Four for Friday, November 23

Happy (belated) Thanksgiving from Gaussian Blur!

  • Is virtual rape a crime?
    It was merely a matter of time before “virtual rape” (i.e., a rape in Second Life) became something that people had to deal with. But is a “rape” in a simulated environment truly a crime? This piece from Wired.com declares it a “shitty thing to do” but the author ultimately decides that it isn’t a crime. I find that I generally agree, given the horrific nature of actual real-life rape.
  • Newsweek: Review of the Amazon Kindle
    I’ve tried to remain fairly oblivious to the entire e-book phenomenon, but that ended today when my friend and I happened to see the Sony eBook in a New Jersey Borders store. We both thought that the display model was a non-functional fake–the text was just too good on the screen to be real–until he pressed a button and it suddenly changed. Truly, it was a stunning thing to behold, and in that instant I became a believer. So is the Amazon Kindle a groundbreaking piece of technology? Maybe, but probably not. It doesn’t, however, mean that it isn’t interesting… and I still want one. (Warning–annoying auto-playing video with sound on the linked page.)

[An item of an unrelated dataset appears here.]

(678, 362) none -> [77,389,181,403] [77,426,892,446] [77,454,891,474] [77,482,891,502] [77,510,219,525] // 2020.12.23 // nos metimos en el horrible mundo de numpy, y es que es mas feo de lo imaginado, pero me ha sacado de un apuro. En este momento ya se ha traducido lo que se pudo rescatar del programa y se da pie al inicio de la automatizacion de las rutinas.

  • The (non-)death of email
    Once again the naysayers are out in full force, saying that email is a dying medium merely because teenagers don’t use it all that much. I think it’s important to point out that teenagers also don’t use corporate intranets that much, nor do they use Blackberrys that much, but neither of those are close to dying. This is a piece from Slate that I find fairly ignorant; American teenagers do not make a representative sample of the Internet, they cannot be relied on as predictors of absorption, and they aren’t even the majority. A bit myopic but important to be aware of nonetheless.
  • Zeldman on web design
    What sets web design apart from other forms of design? Internet guru Jeffrey Zeldman likens web design to typography in this compelling piece from A List Apart.